Her walk would take years to perfect to get to the point that it is now, where you could hardly tell anything was different about her legs. At first it was almost a duck waddle where the legs were not lifted, but more shifted forward. When she was teased by her children for waddling, it became an exaggerated lift. The knee lift was high and came from the hips and looked painful. Still it wasn't a normal walk and you could tell that something was different about her legs for a few more years.  
She never gave up though and continued to strive to forget the metal and bring her walk and life to some sense of normalcy. The pain would not go away and over the years that small spot of bone missing would only barely start to heal and grow bone. However, keeping her legs covered with pants, stockings, or long skirts would prevent all but the keenest observer from noticing that difference as well. 
Now you can't tell, but that simple walk of hers is a walk of strength. A walk of defiance that you can't keep her down and she will fight whatever battle life has to offer. She will do Crossfit, spinning, bicycling, and anything else she wants. She refuses to be labeled or thought of as handicapped. After all she isn't, just look at her walk.

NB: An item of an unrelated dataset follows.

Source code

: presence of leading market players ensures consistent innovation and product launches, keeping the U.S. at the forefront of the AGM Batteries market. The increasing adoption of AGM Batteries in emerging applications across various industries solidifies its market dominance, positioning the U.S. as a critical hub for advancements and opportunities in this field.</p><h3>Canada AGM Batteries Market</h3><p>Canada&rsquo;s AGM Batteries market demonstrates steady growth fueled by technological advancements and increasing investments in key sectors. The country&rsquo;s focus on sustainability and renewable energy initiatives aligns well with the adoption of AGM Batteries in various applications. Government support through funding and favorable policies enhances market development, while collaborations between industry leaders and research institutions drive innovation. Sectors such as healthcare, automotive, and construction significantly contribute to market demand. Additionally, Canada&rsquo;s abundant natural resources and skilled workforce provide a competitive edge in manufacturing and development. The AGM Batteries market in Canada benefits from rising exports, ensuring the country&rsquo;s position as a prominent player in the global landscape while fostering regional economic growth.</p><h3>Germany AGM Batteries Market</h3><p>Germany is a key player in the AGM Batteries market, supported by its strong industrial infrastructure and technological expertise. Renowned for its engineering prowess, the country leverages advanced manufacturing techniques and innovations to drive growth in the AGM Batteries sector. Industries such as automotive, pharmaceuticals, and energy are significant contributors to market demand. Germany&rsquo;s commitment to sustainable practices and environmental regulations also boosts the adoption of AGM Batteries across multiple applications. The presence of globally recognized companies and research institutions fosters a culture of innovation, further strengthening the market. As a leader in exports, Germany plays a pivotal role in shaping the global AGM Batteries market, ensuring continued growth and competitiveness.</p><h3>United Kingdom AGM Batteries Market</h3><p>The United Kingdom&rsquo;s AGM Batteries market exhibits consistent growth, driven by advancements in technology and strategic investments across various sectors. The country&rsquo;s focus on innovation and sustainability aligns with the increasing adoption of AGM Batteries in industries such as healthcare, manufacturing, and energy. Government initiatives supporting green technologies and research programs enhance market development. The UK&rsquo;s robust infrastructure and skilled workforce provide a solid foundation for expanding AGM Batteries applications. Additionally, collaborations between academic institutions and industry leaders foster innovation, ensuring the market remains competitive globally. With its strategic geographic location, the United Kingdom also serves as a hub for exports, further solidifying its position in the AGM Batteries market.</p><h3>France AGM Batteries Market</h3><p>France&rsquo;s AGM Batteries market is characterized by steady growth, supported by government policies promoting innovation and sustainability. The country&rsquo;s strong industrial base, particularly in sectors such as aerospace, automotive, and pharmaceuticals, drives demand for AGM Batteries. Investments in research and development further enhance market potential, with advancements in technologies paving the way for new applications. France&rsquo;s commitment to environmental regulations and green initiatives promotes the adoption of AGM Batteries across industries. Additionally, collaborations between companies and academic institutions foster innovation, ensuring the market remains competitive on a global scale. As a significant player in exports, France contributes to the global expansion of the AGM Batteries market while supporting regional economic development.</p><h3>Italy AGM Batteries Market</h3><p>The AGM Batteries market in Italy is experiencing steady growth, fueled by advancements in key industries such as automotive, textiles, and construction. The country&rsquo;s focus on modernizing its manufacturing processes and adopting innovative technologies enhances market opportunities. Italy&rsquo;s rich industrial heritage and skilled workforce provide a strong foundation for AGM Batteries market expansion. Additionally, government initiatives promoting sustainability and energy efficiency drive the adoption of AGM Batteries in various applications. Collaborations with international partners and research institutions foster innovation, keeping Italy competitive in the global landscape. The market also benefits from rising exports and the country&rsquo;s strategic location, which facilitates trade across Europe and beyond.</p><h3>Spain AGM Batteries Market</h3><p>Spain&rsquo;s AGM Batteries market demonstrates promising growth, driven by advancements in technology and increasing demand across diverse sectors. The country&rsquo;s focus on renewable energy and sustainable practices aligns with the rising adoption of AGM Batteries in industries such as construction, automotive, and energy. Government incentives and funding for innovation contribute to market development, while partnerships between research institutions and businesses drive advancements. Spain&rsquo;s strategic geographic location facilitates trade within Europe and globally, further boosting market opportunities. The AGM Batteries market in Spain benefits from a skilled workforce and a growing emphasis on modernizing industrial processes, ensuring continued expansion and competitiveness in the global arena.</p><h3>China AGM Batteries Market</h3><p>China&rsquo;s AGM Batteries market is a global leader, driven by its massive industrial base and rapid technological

Later in the series of classes I was given the assignment to write about an object.  I wrote about my dad's screw (It was published in a local newspaper write up on the class):

The over sized callused hands covered in age spots, freckles, and some dark hairs shakes the old-school film canister. A rattle comes from within in response to the shake. He thinks of how no one really uses film anymore, but that isn't why he is drawn toward this container. Nor is it because of the sound that it makes as he shakes it and the screw inside moves around.  

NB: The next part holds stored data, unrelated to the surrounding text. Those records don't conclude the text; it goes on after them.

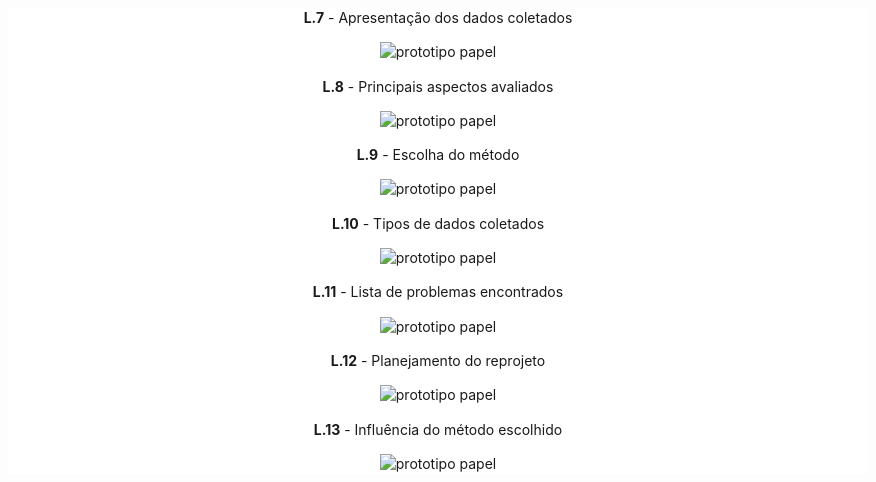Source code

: </center>

<center>

<p style={{ textAlign: 'center', fontSize: '18px' }}><b>L.7</b> - Apresentação dos dados coletados</p>

![prototipo papel](../../assets/q7-decide.jfif)

</center>

<center>

<p style={{ textAlign: 'center', fontSize: '18px' }}><b>L.8</b> - Principais aspectos avaliados</p>

![prototipo papel](../../assets/q8-planejamento-av.jfif)

</center>

<center>

<p style={{ textAlign: 'center', fontSize: '18px' }}><b>L.9</b> - Escolha do método</p>

![prototipo papel](../../assets/q9-planejamento-av.jfif)

</center>

<center>

<p style={{ textAlign: 'center', fontSize: '18px' }}><b>L.10</b> - Tipos de dados coletados</p>

![prototipo papel](../../assets/q10-relato-results.jfif)

</center>

<center>

<p style={{ textAlign: 'center', fontSize: '18px' }}><b>L.11</b> - Lista de problemas encontrados</p>

![prototipo papel](../../assets/q11-relato-results.jfif)

</center>

<center>

<p style={{ textAlign: 'center', fontSize: '18px' }}><b>L.12</b> - Planejamento do reprojeto</p>

![prototipo papel](../../assets/q12-relato-results.jfif)

</center>

<center>

<p style={{ textAlign: 'center', fontSize: '18px' }}><b>L.13</b> - Influência do método escolhido</p>

![prototipo papel](../../assets/q13-relato-results.jfif)

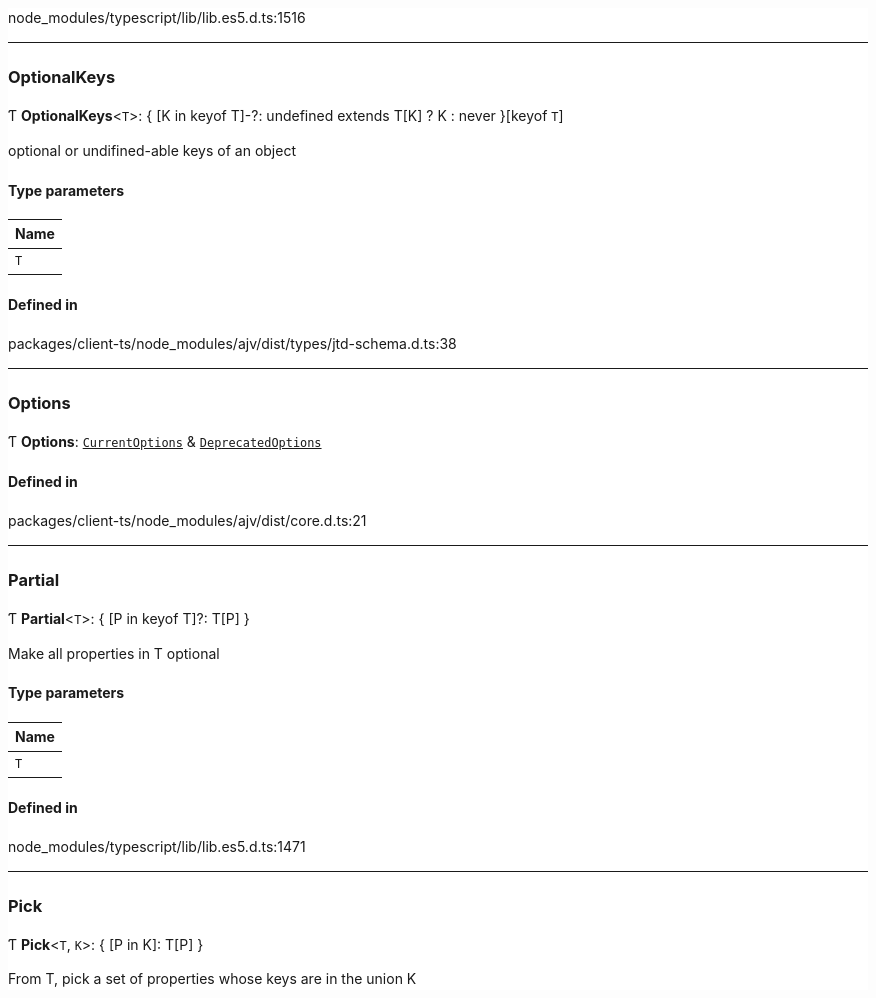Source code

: node_modules/typescript/lib/lib.es5.d.ts:1516

___

### OptionalKeys

Ƭ **OptionalKeys**<`T`\>: { [K in keyof T]-?: undefined extends T[K] ? K : never }[keyof `T`]

optional or undifined-able keys of an object

#### Type parameters

| Name |
| :------ |
| `T` |

#### Defined in

packages/client-ts/node_modules/ajv/dist/types/jtd-schema.d.ts:38

___

### Options

Ƭ **Options**: [`CurrentOptions`](../interfaces/verida_web_helpers._internal_.CurrentOptions.md) & [`DeprecatedOptions`](../interfaces/verida_web_helpers._internal_.DeprecatedOptions.md)

#### Defined in

packages/client-ts/node_modules/ajv/dist/core.d.ts:21

___

### Partial

Ƭ **Partial**<`T`\>: { [P in keyof T]?: T[P] }

Make all properties in T optional

#### Type parameters

| Name |
| :------ |
| `T` |

#### Defined in

node_modules/typescript/lib/lib.es5.d.ts:1471

___

### Pick

Ƭ **Pick**<`T`, `K`\>: { [P in K]: T[P] }

From T, pick a set of properties whose keys are in the union K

It is that simple screw, a reminder of a wound worthy of Achilles himself. After all it was his Achilles tendon that was snapped in two; in addition to both his ankles being broken. Wounds that a simple screw and a couple casts would fix, but would leave him forever changed. Forever unable to sustain walking for long distances and create a swelling in that right foot and ankle that would dub him "elephantitis foot" from his children.  

Such a small moment in time to affect his body and activities the rest of his life. Isn't life just a collection of these small moments in time. He wondered why he kept this screw, other than the fact that it had at one time been a part of his body. A reminder of that day was not needed, it was in every step and every hard days work. Always there.

He supposed that he could try to do less, but he honestly did not know how. His mind and spirit were hardwired to move and keep active and engaged. Pain is just an opportunity to show strength. The opportunity to break down barriers and grow stronger. Just as muscles scream out in pain as they are torn down, his spirit screamed out in protest to keep moving. And like his muscles, his spirit every day finds the break down as a chance to grow stronger. So why keep the screw; he didn't know other than it was a part of him.


Their example continues to teach me so much.  It just goes to show that a parents job is never over and we always need them. So to all you good parents out there. Take heart, keep doing the best you can and know that it does make a difference.